В прихожей я запнулась о потертую кожаную сумку, довольно вместительную и больше похожую на старинный саквояж, с которыми рисовали дореволюционных докторов. Странно, что я не заметила ее, когда уезжала – или ее не было? Сбросив пальто, я пошла к себе. Часы показывали половину восьмого, нужно поторопиться – время ужина, а папа настаивал на том, чтобы все, кто дома, садились за стол одновременно. Это давало ему ощущение большой семьи. Как острил порой Семка, когда был уверен, что его слова достигают только моих ушей, – «дон Корлеоне». Но, кем бы там ни мнил себя наш отец, правило совместных ужинов мы соблюдали четко. Правда, братья уже давно жили отдельно, но если собирались нагрянуть в гости, то делали это непременно к ужину. Сегодняшний день не стал исключением, разве что в одном – за столом вместе с папой, Семеном и приехавшими в гости Славкой и его женой Юлькой я обнаружила и Акелу. Он был уже без куртки, в черной футболке с оскаленной мордой волка. На правой руке я заметила точно такую же картинку, как на бардачке в машине, – тот же волк. «Маньяк какой-то», – подумала я и вдруг четко связала его кличку с этим странным пристрастием к волчьим оскалам. Акела – вождь стаи из «Маугли» Киплинга! Кошмар… точно – маньяк.

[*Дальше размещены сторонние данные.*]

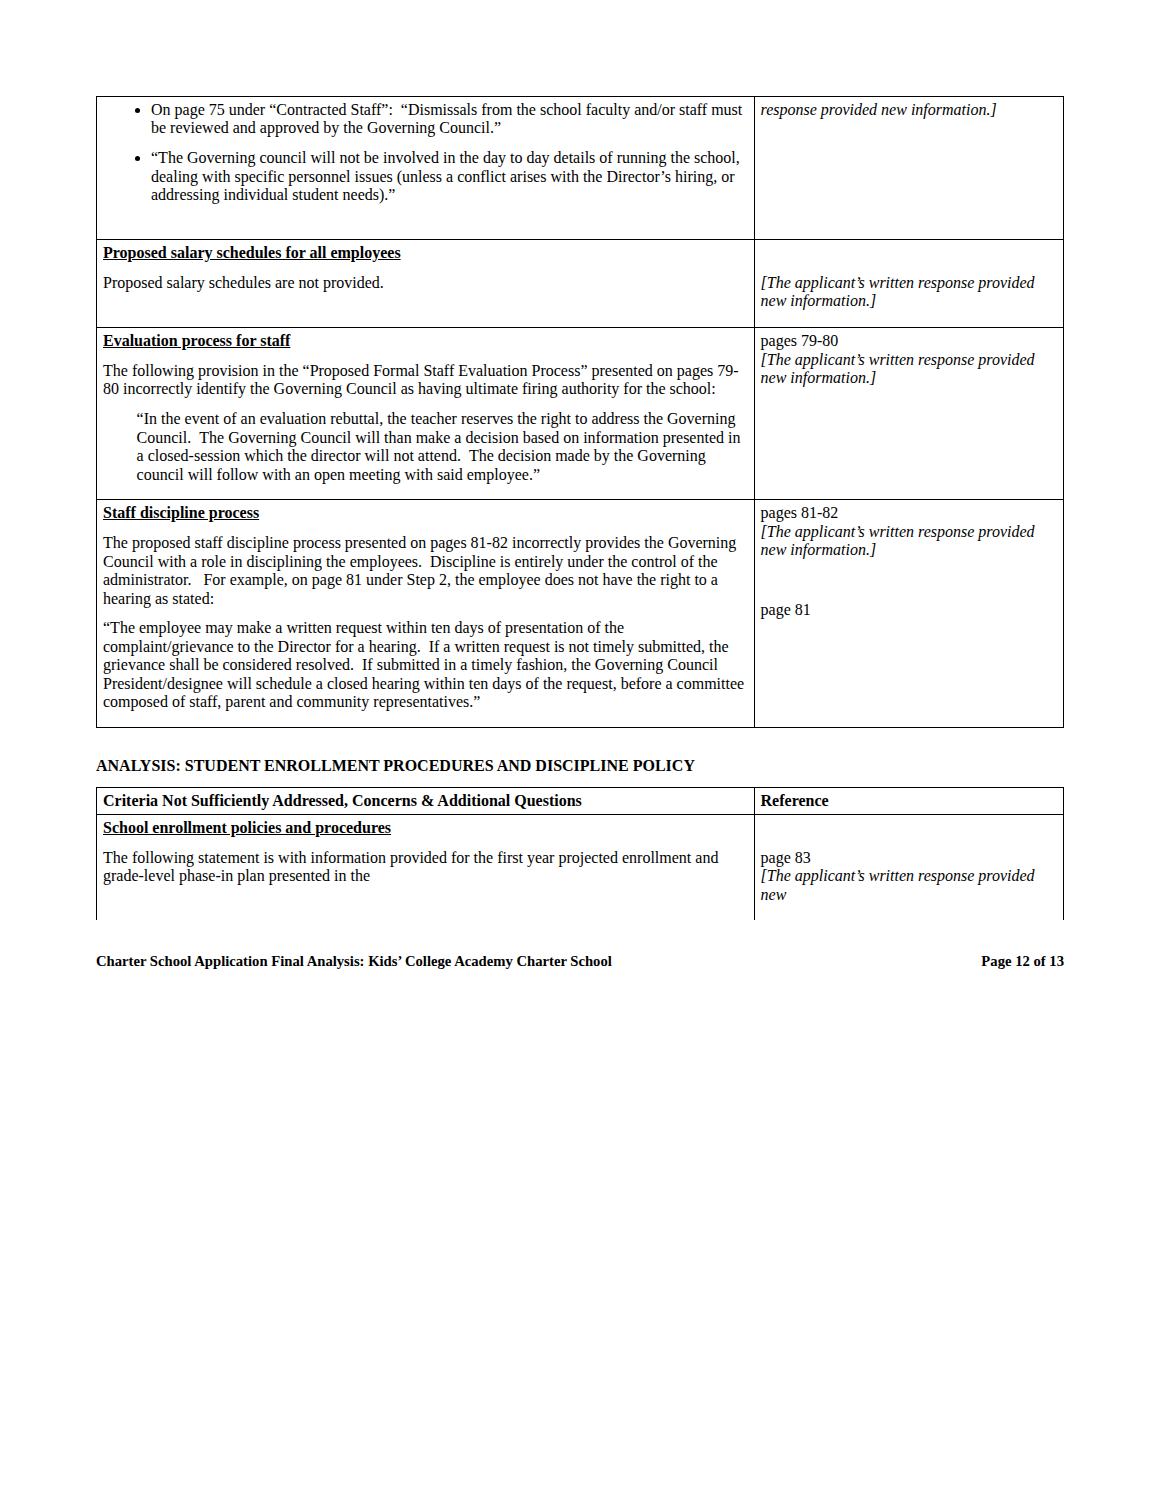| On page 75 under “Contracted Staff”: “Dismissals from the school faculty and/or staff must be reviewed and approved by the Governing Council.” “The Governing council will not be involved in the day to day details of running the school, dealing with specific personnel issues (unless a conflict arises with the Director’s hiring, or addressing individual student needs).” | response provided new information.] |
| Proposed salary schedules for all employees Proposed salary schedules are not provided. | [The applicant’s written response provided new information.] |
| Evaluation process for staff The following provision in the “Proposed Formal Staff Evaluation Process” presented on pages 79-80 incorrectly identify the Governing Council as having ultimate firing authority for the school: “In the event of an evaluation rebuttal, the teacher reserves the right to address the Governing Council. The Governing Council will than make a decision based on information presented in a closed-session which the director will not attend. The decision made by the Governing council will follow with an open meeting with said employee.” | pages 79-80 [The applicant’s written response provided new information.] |
| Staff discipline process The proposed staff discipline process presented on pages 81-82 incorrectly provides the Governing Council with a role in disciplining the employees. Discipline is entirely under the control of the administrator. For example, on page 81 under Step 2, the employee does not have the right to a hearing as stated: “The employee may make a written request within ten days of presentation of the complaint/grievance to the Director for a hearing. If a written request is not timely submitted, the grievance shall be considered resolved. If submitted in a timely fashion, the Governing Council President/designee will schedule a closed hearing within ten days of the request, before a committee composed of staff, parent and community representatives.” | pages 81-82 [The applicant’s written response provided new information.] page 81 |
ANALYSIS: STUDENT ENROLLMENT PROCEDURES AND DISCIPLINE POLICY
| Criteria Not Sufficiently Addressed, Concerns & Additional Questions | Reference |
| --- | --- |
| School enrollment policies and procedures The following statement is with information provided for the first year projected enrollment and grade-level phase-in plan presented in the | page 83 [The applicant’s written response provided new |
Charter School Application Final Analysis: Kids’ College Academy Charter School
Page 12 of 13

Я привычно села на свое место, взяла салфетку и кинула осторожный взгляд в сторону жены брата. Так и есть – Юлька опять пьяна, но не настолько, чтобы упасть лицом в салат. Хотя… лиха беда начало, сейчас примет еще сто – сто пятьдесят – и готово дело. Юлька пьет все то время, что Слава на ней женат. Подозреваю, у них как раз по этой причине нет детей. Может, и к лучшему.
Акела невозмутимо разделывался с куском мяса и односложно отвечал на Юлькины пьяные подколки. Слава хмурился, лицо отца пошло пятнами – вот-вот разразится скандал. И только Семен не обращал внимания на происходящее.
– Ты где была-то? – спросил он, подкладывая мне в тарелку салат.
– У репетитора.
– Ну и?
Я пожала плечами. А что нужно говорить? Что я все занятие думала об этом вот чуваке, что сидит сейчас наискосок от меня и не обращает никакого внимания?
– Я не понял – как репетитор-то? – не отставал Семен, и мне пришлось соврать:
– Объясняет понятно, думаю, споемся.